[Records for processing Boundary: Start]
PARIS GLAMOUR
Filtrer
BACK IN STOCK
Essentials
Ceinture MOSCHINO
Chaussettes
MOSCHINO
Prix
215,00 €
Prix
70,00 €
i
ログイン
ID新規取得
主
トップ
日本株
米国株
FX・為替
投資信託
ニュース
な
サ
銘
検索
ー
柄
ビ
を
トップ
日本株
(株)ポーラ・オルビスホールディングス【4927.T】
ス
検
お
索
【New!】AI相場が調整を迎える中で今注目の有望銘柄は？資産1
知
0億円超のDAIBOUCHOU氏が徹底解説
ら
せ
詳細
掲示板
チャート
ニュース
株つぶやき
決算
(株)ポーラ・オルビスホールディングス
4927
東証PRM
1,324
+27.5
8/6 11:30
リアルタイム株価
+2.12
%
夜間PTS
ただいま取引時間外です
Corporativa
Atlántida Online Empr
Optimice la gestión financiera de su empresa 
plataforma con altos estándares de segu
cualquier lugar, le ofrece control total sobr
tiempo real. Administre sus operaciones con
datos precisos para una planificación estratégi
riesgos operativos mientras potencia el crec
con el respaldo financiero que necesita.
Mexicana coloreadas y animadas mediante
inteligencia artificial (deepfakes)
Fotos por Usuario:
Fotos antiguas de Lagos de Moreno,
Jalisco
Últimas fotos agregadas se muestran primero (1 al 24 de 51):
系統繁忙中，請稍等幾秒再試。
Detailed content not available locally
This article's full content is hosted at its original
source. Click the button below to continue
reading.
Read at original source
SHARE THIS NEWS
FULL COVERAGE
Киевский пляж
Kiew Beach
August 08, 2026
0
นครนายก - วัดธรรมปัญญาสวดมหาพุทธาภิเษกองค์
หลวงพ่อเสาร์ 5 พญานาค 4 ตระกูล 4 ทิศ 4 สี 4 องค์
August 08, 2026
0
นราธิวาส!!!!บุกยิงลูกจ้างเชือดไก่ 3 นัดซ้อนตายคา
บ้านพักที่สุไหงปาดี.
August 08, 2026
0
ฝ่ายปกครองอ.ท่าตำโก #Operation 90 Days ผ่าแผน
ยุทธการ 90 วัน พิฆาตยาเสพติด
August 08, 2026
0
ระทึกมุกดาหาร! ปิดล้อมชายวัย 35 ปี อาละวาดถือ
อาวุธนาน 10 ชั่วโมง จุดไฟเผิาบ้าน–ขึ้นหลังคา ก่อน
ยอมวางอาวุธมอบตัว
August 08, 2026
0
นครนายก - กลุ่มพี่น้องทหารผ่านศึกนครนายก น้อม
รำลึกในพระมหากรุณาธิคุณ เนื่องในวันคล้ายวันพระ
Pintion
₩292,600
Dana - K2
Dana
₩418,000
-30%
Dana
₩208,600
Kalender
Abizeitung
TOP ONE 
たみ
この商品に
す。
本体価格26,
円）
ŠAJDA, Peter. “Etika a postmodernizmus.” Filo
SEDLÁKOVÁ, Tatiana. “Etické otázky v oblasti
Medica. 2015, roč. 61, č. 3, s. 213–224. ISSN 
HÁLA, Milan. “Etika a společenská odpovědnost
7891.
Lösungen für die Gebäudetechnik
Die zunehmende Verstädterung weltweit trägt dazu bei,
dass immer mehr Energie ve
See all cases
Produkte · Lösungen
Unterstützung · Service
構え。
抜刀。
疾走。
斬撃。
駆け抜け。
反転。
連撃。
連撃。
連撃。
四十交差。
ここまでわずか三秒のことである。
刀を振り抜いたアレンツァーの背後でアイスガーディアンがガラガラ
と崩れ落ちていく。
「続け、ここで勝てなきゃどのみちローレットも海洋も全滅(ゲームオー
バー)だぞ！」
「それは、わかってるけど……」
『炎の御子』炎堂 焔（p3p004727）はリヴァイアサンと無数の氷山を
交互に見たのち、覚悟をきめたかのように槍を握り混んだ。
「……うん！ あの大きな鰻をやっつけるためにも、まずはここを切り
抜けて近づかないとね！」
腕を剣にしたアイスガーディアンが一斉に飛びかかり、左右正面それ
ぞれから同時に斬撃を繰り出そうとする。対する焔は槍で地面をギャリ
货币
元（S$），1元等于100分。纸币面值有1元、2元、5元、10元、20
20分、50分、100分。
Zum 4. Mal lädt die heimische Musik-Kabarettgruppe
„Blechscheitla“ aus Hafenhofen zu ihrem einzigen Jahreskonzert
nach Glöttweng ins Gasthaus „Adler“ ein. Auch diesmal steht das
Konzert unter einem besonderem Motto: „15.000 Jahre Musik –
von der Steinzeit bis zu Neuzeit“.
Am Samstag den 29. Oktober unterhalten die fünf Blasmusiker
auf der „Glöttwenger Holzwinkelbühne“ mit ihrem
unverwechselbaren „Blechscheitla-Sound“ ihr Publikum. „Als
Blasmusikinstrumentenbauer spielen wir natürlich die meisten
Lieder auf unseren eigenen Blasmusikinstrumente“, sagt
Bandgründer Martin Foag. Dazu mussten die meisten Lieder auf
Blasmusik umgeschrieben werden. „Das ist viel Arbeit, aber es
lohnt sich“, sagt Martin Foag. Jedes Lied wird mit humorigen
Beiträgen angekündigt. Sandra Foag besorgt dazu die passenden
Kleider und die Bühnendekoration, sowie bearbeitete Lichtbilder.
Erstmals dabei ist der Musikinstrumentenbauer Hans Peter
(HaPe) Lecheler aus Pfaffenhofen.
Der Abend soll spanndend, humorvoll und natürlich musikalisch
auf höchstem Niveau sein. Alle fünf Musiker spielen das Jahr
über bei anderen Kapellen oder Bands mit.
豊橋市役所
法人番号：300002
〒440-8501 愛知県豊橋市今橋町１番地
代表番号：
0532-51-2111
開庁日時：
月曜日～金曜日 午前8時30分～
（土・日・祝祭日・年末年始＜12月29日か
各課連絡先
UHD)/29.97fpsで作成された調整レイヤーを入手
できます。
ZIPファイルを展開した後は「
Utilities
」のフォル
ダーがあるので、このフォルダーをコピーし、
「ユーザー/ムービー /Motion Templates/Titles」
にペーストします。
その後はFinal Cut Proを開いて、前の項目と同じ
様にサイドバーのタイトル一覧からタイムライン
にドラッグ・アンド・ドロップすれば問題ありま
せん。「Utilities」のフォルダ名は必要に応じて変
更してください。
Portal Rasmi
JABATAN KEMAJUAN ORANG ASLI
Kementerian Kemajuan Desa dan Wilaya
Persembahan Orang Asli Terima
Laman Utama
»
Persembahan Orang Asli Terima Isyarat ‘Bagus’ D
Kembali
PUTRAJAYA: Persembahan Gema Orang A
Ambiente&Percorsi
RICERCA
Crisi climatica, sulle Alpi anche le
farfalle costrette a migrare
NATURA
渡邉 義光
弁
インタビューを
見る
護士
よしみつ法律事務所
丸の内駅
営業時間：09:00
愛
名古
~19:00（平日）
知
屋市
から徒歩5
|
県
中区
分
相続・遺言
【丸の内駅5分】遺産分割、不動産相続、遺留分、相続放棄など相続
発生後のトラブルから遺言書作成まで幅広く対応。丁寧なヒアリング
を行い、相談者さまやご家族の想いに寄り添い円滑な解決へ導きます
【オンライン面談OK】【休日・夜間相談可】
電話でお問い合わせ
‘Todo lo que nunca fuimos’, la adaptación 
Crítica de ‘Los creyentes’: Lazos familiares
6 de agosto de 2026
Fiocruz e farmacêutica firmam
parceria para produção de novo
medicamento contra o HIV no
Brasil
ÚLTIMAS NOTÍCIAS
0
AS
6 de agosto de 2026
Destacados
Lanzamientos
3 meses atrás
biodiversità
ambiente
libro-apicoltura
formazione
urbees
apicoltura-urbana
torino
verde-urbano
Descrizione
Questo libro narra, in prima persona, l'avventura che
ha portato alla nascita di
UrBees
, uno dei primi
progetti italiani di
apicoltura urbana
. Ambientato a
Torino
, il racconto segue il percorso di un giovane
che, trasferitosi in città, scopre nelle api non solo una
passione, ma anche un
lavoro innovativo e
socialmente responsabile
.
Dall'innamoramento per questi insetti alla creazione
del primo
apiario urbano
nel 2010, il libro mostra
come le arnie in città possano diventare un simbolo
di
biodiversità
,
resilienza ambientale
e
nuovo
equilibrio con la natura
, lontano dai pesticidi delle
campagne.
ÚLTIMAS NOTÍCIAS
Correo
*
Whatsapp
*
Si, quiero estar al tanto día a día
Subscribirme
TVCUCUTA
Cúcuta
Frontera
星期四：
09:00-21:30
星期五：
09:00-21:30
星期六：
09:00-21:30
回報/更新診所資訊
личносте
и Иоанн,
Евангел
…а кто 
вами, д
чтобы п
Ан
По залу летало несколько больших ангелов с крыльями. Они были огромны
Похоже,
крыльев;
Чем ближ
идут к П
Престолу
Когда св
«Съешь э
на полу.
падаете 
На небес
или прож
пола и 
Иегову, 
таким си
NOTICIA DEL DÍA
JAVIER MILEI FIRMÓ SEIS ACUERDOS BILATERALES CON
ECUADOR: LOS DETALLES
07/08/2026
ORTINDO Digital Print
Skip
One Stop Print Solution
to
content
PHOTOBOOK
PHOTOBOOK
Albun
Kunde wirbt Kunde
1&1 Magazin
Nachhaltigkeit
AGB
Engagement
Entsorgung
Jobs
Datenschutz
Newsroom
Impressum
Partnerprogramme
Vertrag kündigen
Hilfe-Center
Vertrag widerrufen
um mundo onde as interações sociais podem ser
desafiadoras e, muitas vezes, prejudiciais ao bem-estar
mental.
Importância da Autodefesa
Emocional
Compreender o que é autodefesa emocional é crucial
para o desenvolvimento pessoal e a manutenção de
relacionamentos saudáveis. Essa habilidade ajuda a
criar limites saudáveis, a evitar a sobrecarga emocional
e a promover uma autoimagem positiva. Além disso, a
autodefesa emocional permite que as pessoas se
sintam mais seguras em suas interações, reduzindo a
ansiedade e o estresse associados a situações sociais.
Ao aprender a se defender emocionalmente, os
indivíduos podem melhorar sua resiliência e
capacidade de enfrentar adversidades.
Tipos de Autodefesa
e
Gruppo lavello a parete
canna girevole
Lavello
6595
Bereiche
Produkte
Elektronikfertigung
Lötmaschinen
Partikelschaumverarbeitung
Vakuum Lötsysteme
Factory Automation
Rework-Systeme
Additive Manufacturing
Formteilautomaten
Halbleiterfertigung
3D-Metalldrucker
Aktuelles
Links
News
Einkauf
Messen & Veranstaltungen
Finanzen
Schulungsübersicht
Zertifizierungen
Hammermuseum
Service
[Records for processing Boundary: End]
**Your objective**
Pull out every line of the records above that contains the string "Print", matching its capitalization exactly.

**Finished exercise**
ORTINDO Digital Print
One Stop Print Solution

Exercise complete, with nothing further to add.